On 7/25/24 14:18, Daniel P. Berrangé wrote:
On Thu, Jul 25, 2024 at 12:57:59PM +0200, Michal Privoznik wrote:
> Currently, qemuProcessStop() unlocks given domain object right in
> the middle of cleanup process. This is dangerous because there
> might be another thread which is executing virDomainObjListAdd().
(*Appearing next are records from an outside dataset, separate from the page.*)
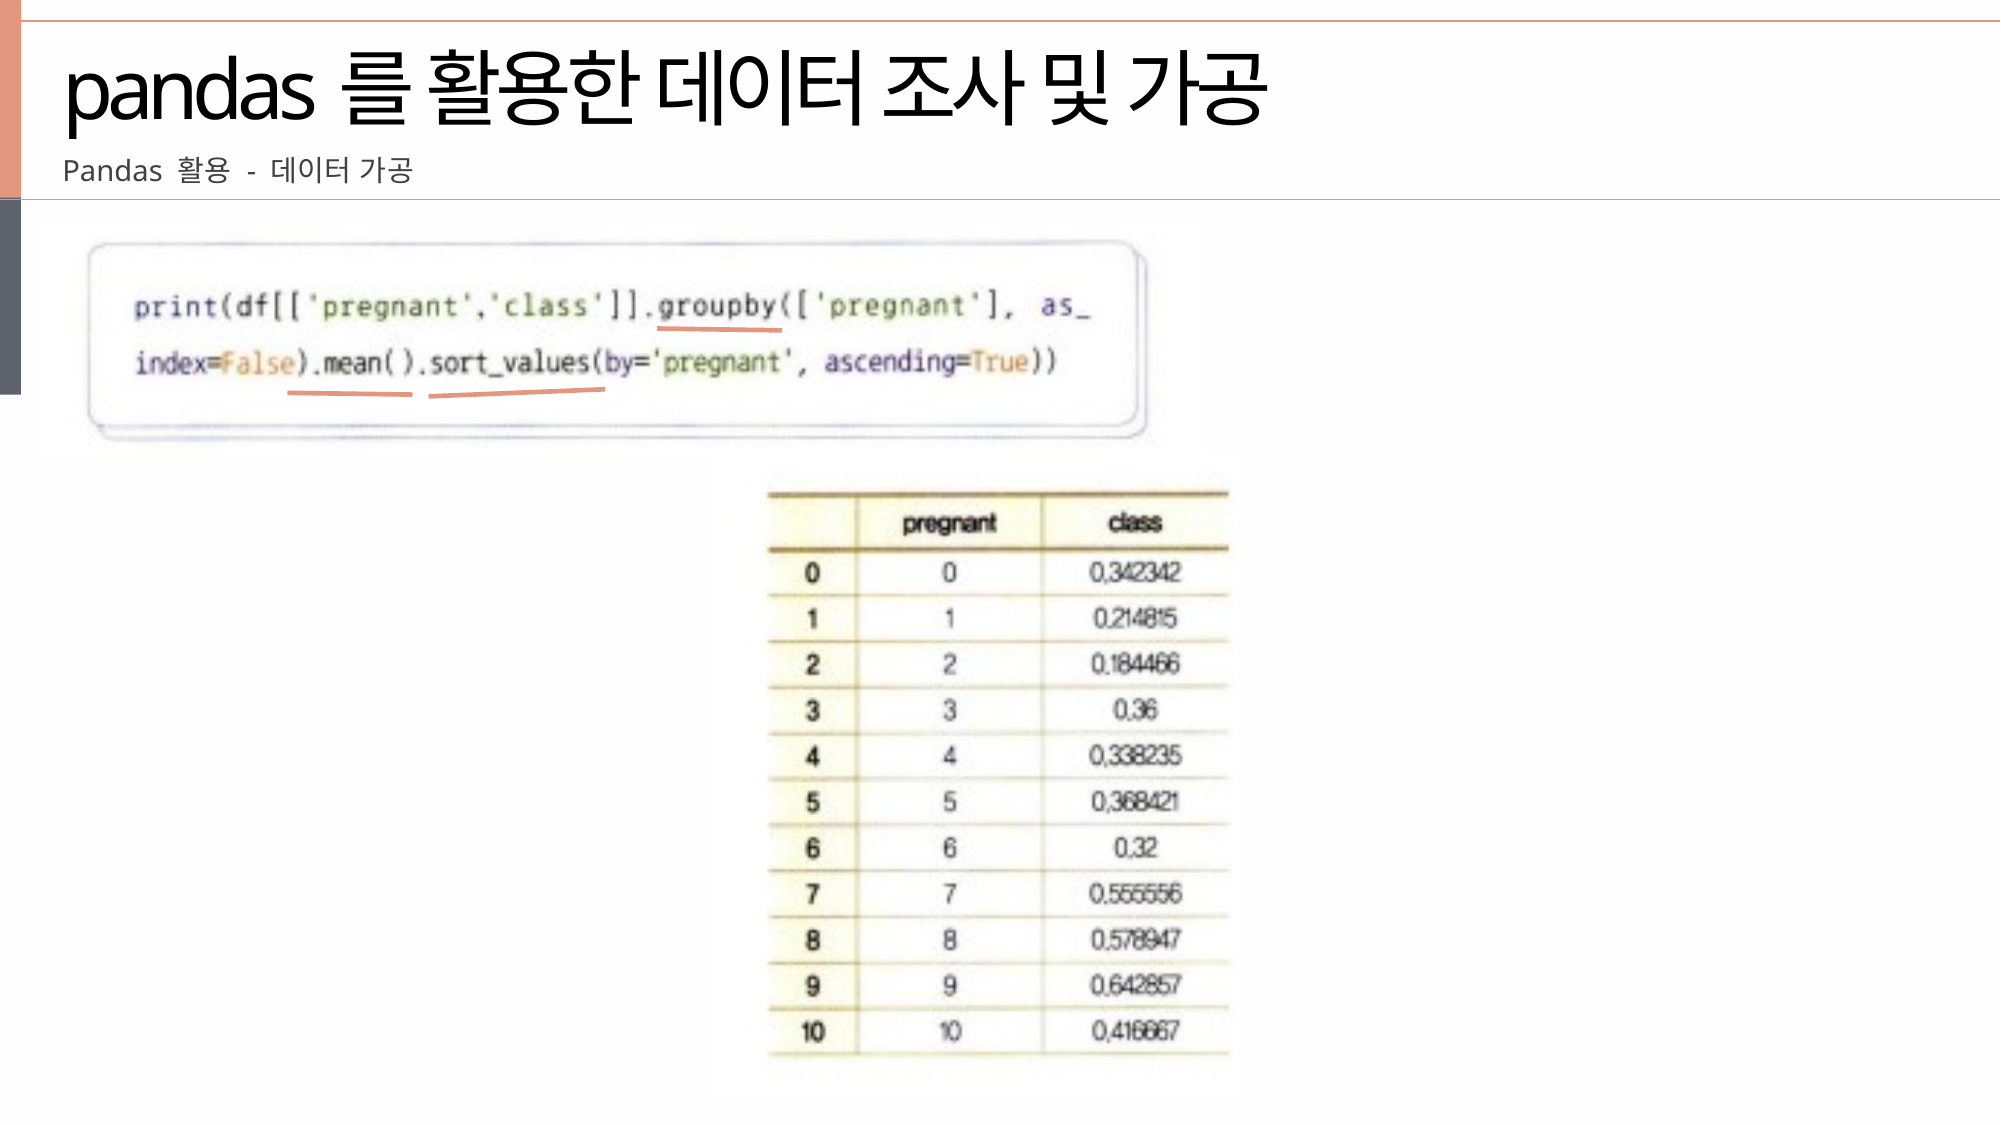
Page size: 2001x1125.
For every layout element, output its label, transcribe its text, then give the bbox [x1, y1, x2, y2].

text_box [428, 389, 606, 397]
text_box pandas를 활용한 데이터 조사 및 가공 [47, 28, 1460, 144]
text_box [0, 200, 21, 395]
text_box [0, 0, 21, 198]
text_box Pandas 활용 - 데이터 가공 [47, 145, 483, 196]
picture [37, 226, 1239, 1096]
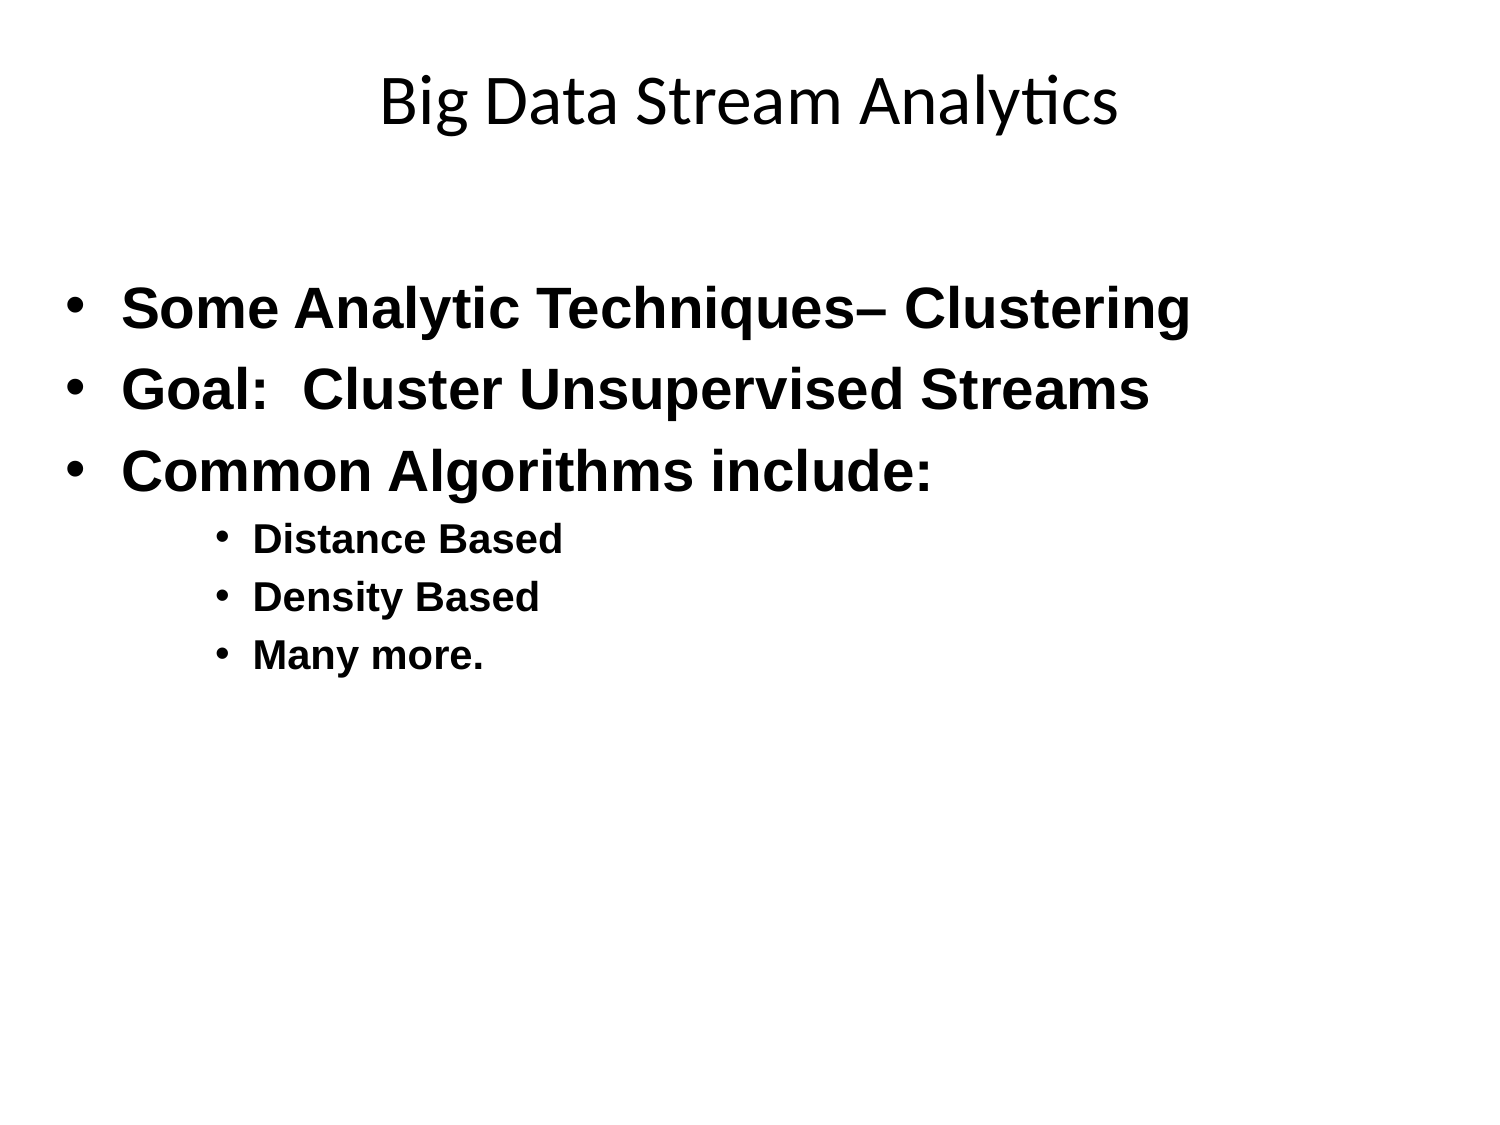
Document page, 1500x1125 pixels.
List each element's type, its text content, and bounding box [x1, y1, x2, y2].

list Some Analytic Techniques– Clustering Goal: Cluster Unsupervised Streams Common Algorithms include: Distance Based Density Based Many more. [50, 262, 1463, 1005]
title Big Data Stream Analytics [75, 45, 1425, 233]
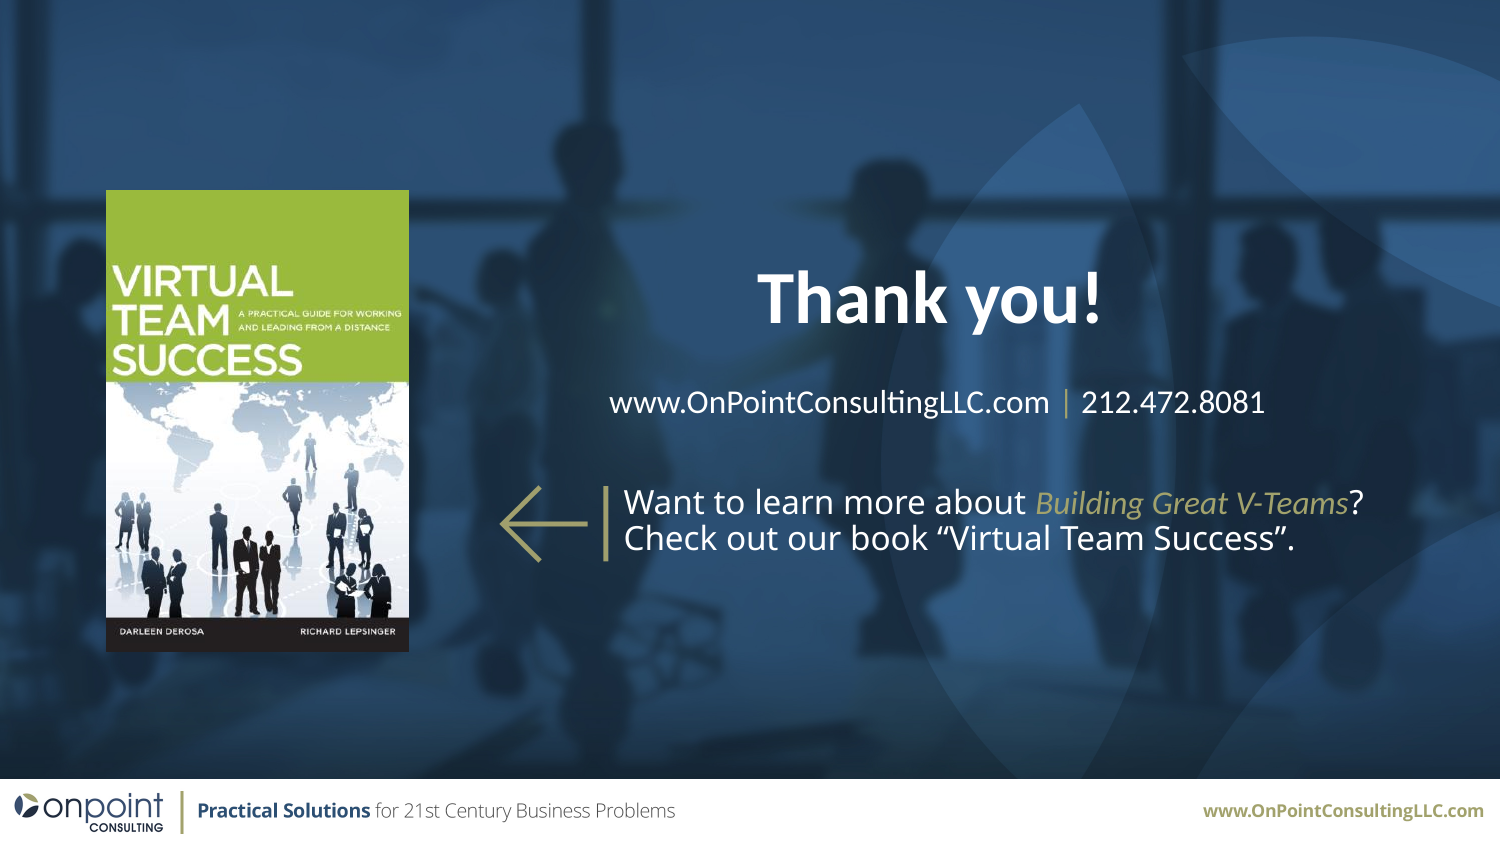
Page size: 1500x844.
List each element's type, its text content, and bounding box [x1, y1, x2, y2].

text_box Want to learn more about Building Great V-Teams? Check out our book “Virtual Team Success”. [608, 478, 1444, 566]
picture [0, 0, 1500, 844]
text_box Thank you! [436, 258, 1444, 345]
text_box www.OnPointConsultingLLC.com | 212.472.8081 [594, 380, 1429, 427]
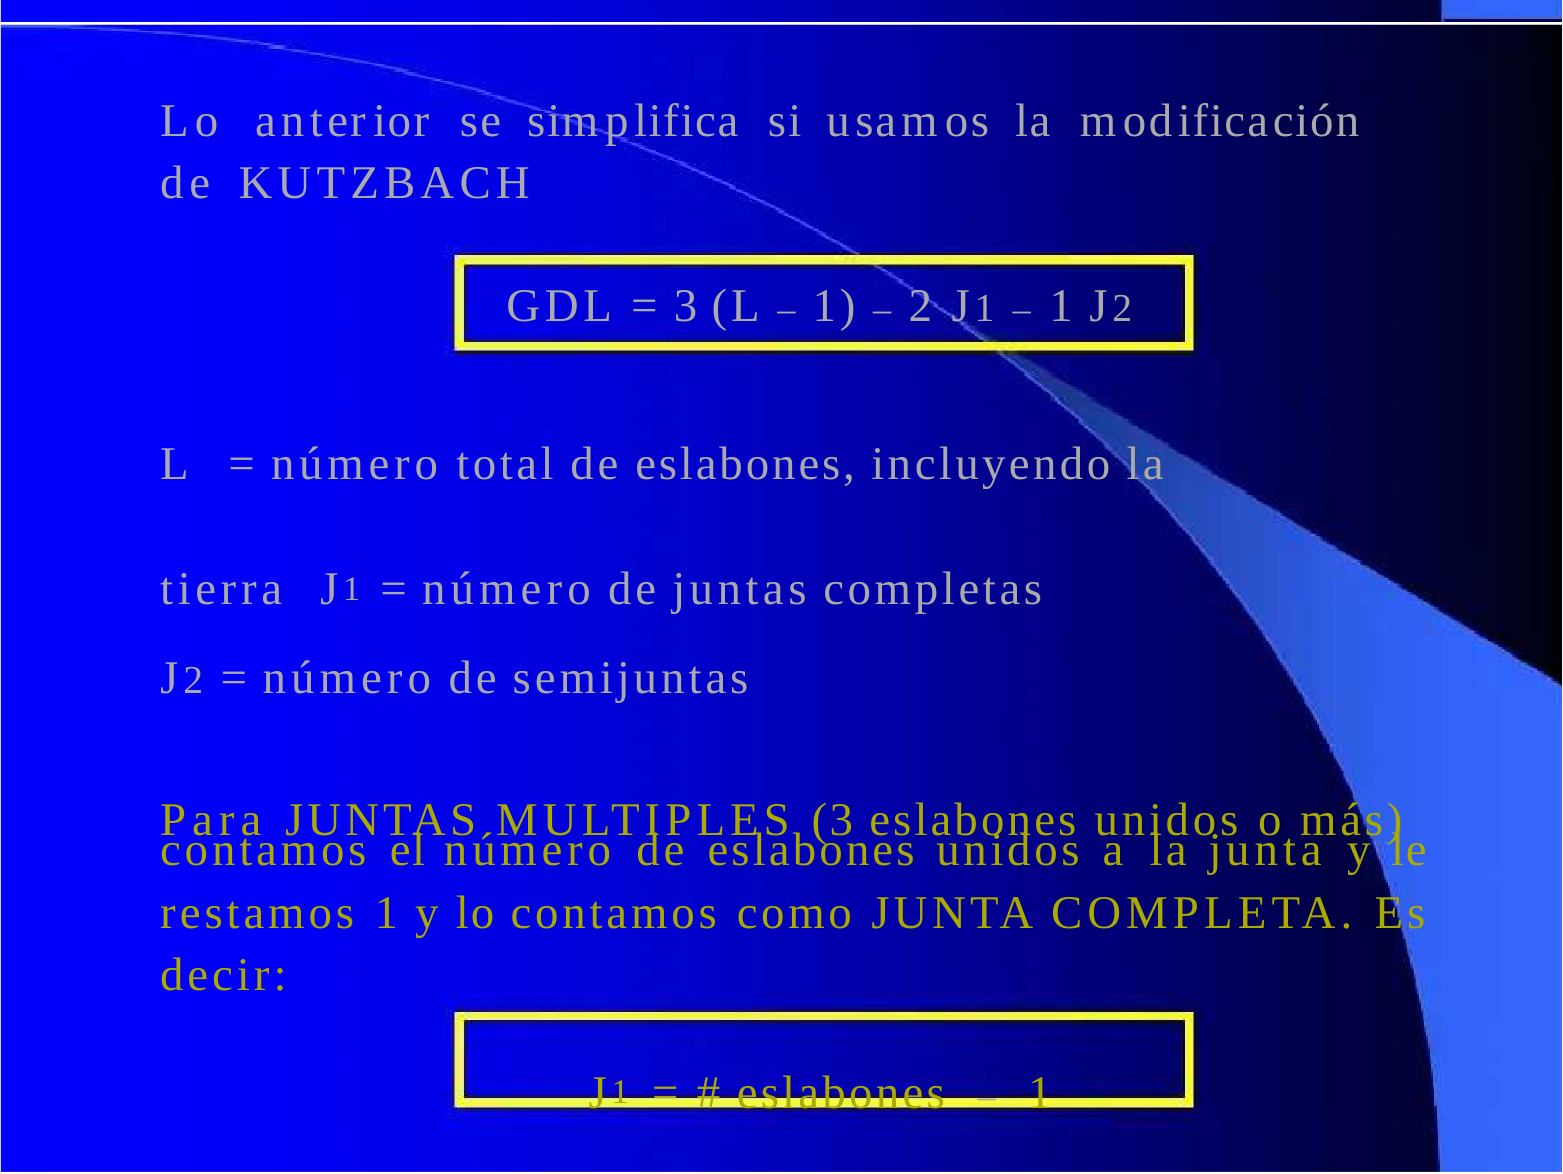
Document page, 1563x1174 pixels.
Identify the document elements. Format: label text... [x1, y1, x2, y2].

text_box [0, 0, 1563, 1172]
text_box Para JUNTAS MULTIPLES (3 eslabones unidos o más) [158, 786, 1447, 810]
text_box Lo anterior se simplifica si usamos la modificación de KUTZBACH GDL = 3 (L – 1) – 2 J1 – 1 J2 L = número total de eslabones, incluyendo la tierra J1 = número de juntas completas J2 = número de semijuntas [149, 80, 1438, 704]
text_box J1 = # eslabones – 1 [582, 1046, 1062, 1120]
text_box contamos el número de eslabones unidos a la junta y le restamos 1 y lo contamos como JUNTA COMPLETA. Es decir: [158, 810, 1447, 1000]
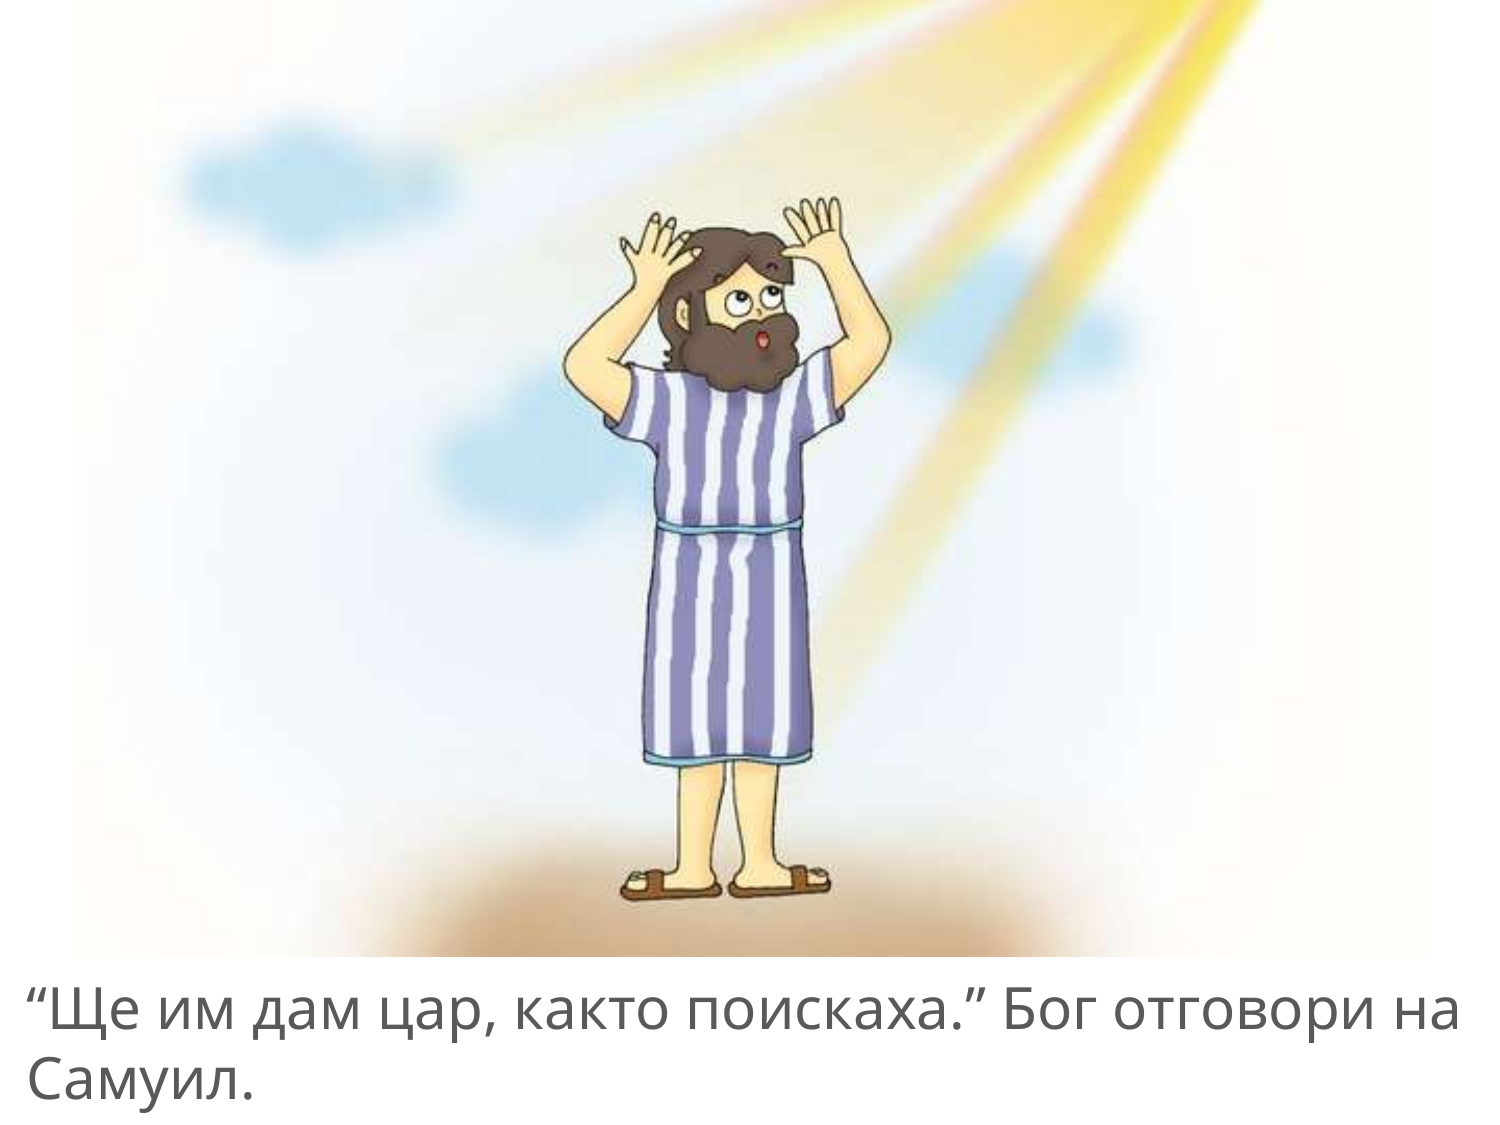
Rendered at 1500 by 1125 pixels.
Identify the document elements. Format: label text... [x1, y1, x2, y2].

> And since the domain object is on the list of domain objects AND
> by the time qemuProcessStop() unlocks it the object is also
> marked as inactive, the other thread acquires the lock and
> switches vm->def pointer.
>
> The unlocking of domain object is needed though, to allow even
> processing thread finish its queue. Well, the processing can be
> done before any cleanup is attempted.
>
> Therefore, use freshly introduced virEventThreadStop() to join
> the event thread and drop lock/unlock from the middle of
> qemuProcessStop().
>
> Fixes: 3865410e7f67ca4ec66e9a905e75f452762a97f0
> Resolves:
https://issues.redhat.com/browse/RHEL-49607
> Signed-off-by: Michal Privoznik <mprivozn(a)redhat.com>
> ---
> src/qemu/qemu_process.c | 14 ++++++++++----
> 1 file changed, 10 insertions(+), 4 deletions(-)
>
> diff --git a/src/qemu/qemu_process.c b/src/qemu/qemu_process.c
> index 6255ba92e7..0869307a90 100644
> --- a/src/qemu/qemu_process.c
> +++ b/src/qemu/qemu_process.c
> @@ -8615,6 +8615,14 @@ void qemuProcessStop(virQEMUDriver *driver,
> * reporting so we don't squash a legit error. */
> virErrorPreserveLast(&orig_err);
>
> + /* By unlocking the domain object the events processing thread is
> + * allowed to finish its job. */
> + if (priv->eventThread) {
> + virObjectUnlock(vm);
> + virEventThreadStop(priv->eventThread);
> + virObjectLock(vm);
> + }
> +
I wonder if this is a little too early.
We don't call qemuMOnitorClose until a short while later,
just after we have done qemuProcessKill.
If we stop the event loop here, then I worry that we're
at risk of missing some final monitor events that might
be desirable ? eg the final lifecycle events indicating
that we're stopping/stopped ?
But can we close the monitor without a job? And IIUC, we shouldn't try
to stop the event loop thread with a job held (as those callbacks try to
acquire _MODIFY job on their own).
Michal